Performance assessment
To examine the validity of POST, we set βm=0 for all OTUs and report the type I error rates and the quantile-quantile (Q-Q) plots of the null p-values based on 4000 replications under simulations A and B. To examine the performance of selecting causal OTUs, we report the area under the receiver operating characteristic (ROC) curves (AUC in short) based on the 100 replications under each simulation setting from the 5 causal scenarios. AUC can assess the performance over various selection thresholds and account for both TPR and FPR. The AUC was obtained as follows. (1) In each replication, we computed the FDR-adjusted p-values of a method, based on which we then computed the FPR and TPR at varying significance thresholds. (2) We took the average FPR and average TPR across the 100 replications at each of the significant thresholds. (3) We constructed the ROC curve using the average FPRs and TPRs and computed the corresponding AUC. We used the two-stage BH (TSBH) FDR procedure [33] to compute the FDR-adjusted p-values for all methods except for TF, which directly gives FDR-adjust p-values. TSBH has been shown to yield good performance for correlated p-values [34] and is implemented in R function “mt.rawp2adjp” of R package multtest.

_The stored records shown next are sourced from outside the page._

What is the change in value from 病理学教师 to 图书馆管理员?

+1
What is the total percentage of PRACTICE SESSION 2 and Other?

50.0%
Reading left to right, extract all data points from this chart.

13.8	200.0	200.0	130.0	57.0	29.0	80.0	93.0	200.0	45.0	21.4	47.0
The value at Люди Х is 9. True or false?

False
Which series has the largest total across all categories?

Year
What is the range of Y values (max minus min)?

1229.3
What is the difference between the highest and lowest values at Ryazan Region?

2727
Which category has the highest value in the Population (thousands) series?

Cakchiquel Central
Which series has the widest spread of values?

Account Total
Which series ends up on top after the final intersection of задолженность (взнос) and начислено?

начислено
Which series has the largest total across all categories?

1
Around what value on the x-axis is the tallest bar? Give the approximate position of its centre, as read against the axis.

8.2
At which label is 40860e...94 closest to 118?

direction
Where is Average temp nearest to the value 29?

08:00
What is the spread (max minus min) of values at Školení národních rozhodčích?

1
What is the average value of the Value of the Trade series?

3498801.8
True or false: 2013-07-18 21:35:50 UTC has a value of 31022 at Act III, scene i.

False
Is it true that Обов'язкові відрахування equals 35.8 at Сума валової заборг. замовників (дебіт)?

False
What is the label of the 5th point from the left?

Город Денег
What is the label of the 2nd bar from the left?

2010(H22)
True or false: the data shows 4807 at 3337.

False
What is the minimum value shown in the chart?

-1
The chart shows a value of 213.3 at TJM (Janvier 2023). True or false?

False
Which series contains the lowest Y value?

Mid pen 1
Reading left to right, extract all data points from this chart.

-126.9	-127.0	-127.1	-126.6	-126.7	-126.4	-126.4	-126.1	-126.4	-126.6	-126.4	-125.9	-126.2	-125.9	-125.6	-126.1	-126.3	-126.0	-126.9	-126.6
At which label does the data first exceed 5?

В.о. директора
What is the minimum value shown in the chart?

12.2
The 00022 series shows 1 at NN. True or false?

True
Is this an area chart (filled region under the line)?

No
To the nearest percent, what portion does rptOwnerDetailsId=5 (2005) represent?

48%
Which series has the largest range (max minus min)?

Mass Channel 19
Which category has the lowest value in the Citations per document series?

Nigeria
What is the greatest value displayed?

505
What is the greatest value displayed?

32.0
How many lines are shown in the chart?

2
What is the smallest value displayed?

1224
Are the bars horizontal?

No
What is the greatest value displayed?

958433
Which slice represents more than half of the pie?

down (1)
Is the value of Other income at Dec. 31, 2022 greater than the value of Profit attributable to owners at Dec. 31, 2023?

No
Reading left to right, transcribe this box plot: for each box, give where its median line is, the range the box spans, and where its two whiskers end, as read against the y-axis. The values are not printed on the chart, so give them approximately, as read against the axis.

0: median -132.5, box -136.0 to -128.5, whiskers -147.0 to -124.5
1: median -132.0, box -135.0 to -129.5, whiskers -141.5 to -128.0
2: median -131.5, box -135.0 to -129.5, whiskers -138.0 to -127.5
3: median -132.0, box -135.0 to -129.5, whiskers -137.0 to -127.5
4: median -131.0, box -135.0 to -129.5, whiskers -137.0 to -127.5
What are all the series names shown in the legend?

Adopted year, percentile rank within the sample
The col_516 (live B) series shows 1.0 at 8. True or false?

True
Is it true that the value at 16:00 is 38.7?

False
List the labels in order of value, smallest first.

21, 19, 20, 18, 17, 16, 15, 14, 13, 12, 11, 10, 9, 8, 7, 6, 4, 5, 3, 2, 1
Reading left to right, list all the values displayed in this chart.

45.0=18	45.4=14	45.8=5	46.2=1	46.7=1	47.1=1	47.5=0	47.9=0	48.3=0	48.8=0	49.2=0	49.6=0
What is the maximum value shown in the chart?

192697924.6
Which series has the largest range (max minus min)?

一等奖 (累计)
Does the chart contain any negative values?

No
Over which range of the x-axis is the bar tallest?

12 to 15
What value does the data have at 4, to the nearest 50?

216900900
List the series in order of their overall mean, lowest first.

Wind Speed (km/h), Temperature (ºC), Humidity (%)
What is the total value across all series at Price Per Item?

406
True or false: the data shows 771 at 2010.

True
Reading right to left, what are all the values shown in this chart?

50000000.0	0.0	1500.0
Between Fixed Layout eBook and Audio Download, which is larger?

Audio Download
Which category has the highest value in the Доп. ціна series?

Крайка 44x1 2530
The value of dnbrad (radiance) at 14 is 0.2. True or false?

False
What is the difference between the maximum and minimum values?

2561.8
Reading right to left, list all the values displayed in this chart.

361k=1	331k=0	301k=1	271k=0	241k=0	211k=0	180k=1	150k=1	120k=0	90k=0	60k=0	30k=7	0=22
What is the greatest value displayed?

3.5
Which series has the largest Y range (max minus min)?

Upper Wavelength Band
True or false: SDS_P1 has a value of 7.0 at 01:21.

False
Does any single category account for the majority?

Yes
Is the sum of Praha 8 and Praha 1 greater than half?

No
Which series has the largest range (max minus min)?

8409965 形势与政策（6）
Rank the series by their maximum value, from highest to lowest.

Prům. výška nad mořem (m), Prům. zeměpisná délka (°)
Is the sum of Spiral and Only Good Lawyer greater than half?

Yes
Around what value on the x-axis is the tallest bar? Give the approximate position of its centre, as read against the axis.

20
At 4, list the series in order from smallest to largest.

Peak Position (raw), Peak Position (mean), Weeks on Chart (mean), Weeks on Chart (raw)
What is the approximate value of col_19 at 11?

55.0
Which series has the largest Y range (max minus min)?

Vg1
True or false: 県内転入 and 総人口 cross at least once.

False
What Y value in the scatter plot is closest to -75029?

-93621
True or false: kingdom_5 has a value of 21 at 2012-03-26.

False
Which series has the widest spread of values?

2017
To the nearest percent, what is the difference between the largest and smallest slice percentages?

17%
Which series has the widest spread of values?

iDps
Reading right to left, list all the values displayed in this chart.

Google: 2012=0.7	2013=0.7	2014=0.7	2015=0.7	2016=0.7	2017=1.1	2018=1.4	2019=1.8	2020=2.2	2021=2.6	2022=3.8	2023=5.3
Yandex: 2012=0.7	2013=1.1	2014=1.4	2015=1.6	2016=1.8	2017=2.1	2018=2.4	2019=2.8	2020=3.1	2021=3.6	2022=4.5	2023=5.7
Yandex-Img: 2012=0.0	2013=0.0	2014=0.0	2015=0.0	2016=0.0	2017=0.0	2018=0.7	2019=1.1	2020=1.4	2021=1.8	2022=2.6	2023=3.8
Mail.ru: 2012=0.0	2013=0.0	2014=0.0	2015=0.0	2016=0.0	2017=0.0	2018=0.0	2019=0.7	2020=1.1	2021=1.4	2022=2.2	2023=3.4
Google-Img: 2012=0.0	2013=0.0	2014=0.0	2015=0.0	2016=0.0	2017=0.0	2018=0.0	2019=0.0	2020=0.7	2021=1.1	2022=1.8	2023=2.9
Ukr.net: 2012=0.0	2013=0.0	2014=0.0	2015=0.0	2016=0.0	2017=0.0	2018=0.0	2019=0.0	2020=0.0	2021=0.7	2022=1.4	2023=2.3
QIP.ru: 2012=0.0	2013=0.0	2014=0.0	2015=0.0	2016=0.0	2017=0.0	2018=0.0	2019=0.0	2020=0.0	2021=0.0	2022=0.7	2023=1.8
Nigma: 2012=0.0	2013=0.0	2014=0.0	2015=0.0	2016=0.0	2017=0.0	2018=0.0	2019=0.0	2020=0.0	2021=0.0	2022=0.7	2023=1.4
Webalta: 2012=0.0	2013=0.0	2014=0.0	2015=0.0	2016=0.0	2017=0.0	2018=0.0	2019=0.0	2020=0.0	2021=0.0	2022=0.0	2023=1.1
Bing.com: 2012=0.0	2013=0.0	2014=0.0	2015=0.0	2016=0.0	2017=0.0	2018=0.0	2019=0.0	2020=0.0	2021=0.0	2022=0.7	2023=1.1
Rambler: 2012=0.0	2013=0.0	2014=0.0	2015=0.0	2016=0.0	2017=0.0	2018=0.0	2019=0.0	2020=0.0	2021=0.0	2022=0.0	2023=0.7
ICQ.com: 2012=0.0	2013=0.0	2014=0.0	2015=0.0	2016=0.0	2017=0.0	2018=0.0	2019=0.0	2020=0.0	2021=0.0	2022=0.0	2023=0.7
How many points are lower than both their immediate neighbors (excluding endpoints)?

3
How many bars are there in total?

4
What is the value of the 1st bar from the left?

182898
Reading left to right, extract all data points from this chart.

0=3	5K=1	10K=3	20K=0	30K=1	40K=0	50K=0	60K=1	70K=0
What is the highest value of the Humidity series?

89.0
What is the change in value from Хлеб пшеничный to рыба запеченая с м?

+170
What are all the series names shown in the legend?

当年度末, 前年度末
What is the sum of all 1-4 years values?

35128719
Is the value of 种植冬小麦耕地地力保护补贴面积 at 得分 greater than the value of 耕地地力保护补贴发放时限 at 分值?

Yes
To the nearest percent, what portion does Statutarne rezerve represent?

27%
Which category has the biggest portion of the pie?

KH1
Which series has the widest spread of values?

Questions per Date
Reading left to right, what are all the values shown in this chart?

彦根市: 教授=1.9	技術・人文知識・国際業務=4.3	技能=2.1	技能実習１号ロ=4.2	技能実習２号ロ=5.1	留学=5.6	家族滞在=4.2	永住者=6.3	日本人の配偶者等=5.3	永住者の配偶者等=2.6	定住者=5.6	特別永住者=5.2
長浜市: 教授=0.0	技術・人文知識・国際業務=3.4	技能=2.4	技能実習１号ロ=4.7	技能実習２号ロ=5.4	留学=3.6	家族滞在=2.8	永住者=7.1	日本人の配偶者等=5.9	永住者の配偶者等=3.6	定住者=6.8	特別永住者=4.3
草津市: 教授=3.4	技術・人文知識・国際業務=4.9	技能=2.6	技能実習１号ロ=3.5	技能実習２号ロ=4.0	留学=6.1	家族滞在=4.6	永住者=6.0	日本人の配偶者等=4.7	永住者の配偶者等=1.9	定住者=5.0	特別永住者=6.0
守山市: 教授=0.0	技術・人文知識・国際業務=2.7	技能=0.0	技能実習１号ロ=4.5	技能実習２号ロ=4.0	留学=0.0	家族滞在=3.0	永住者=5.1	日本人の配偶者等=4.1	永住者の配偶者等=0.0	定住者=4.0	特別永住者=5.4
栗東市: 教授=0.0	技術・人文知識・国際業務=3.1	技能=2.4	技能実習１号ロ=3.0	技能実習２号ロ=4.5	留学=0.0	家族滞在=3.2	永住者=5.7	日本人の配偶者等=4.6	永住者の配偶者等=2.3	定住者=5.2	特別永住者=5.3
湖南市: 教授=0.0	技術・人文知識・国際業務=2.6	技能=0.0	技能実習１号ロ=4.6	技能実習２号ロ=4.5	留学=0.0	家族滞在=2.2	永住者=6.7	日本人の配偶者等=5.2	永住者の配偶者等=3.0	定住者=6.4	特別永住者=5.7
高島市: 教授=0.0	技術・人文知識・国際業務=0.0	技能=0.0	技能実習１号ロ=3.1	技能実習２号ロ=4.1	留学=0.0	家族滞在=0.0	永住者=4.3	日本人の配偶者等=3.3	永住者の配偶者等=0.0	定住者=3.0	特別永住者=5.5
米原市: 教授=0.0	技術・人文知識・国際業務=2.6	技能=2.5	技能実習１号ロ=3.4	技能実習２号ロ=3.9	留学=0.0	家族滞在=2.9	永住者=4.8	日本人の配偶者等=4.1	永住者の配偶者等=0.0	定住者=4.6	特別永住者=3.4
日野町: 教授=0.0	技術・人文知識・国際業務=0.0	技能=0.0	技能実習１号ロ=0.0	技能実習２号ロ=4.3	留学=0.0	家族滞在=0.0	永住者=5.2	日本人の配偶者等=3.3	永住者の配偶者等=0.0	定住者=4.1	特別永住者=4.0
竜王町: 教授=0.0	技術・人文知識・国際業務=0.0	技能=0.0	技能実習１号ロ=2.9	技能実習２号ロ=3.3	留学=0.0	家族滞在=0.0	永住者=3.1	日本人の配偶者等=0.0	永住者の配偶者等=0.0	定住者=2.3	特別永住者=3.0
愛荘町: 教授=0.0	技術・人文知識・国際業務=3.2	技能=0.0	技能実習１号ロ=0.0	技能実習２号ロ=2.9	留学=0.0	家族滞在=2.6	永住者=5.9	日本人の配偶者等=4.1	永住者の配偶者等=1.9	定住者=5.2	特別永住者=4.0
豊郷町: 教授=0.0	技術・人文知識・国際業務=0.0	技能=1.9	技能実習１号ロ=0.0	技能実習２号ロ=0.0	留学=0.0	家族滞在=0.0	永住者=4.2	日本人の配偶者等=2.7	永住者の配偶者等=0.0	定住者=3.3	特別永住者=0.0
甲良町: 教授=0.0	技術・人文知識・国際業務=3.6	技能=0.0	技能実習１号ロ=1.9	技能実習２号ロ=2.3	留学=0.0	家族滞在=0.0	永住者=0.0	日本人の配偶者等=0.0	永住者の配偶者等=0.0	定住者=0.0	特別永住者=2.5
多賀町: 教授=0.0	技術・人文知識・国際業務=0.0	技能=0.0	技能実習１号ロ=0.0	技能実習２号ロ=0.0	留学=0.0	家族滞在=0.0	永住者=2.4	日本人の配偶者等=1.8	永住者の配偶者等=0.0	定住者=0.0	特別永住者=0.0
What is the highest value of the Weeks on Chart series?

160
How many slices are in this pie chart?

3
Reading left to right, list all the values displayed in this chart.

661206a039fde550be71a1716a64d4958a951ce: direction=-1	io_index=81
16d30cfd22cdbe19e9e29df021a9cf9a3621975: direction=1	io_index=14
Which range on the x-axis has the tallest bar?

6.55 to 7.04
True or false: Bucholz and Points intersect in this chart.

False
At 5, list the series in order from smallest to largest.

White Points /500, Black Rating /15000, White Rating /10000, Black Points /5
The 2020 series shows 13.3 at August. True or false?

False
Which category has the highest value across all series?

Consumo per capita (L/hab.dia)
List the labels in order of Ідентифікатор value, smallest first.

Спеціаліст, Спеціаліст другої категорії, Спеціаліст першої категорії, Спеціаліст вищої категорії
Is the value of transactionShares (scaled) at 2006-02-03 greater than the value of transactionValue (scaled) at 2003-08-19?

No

We compare POST with 7 baseline approaches: (1) TreeFDR (TF) of Xiao et al. [14] as implemented by the function “MicrobiomeSeqTreeFDR” in R package StructFDR; (2) single-OTU test (SO), by setting c=0 in POST; (3) DESeq2 (DE) of Love et al. [35] as implemented by the function “DESeq” with the default Wald test in the R package DeSeq2; (4) ANCOM-BC (AB) of Lin et al. [36] as implemented by the function “ancombc” in the R package ANCOMBC; (5) LinDA (LD) of Zhou et al. [37] as implemented in the function “linda” in R package LinDA; and (6) Wilcoxon rank-sum test on the proportional data (WR-P) and on the CLR transformed data (WR-R) as implemented in the function “wilcox.test.” The Wilcoxon test is only appropriate for binary outcomes with no covariate effects. We also consider (7) Spearman correlation test on proportional data (SC-P) and on the CLR transformed data (SC-R) as implemented by the function “cor.test” of the stats R package. The Spearman test is only appropriate for continuous outcomes with no covariate effects. Among these methods, POST and TF incorporate phylogenetic tree information. POST, SO, LD, WR-R, and SC-R use the CLR transformation to address the compositional nature of microbiome data.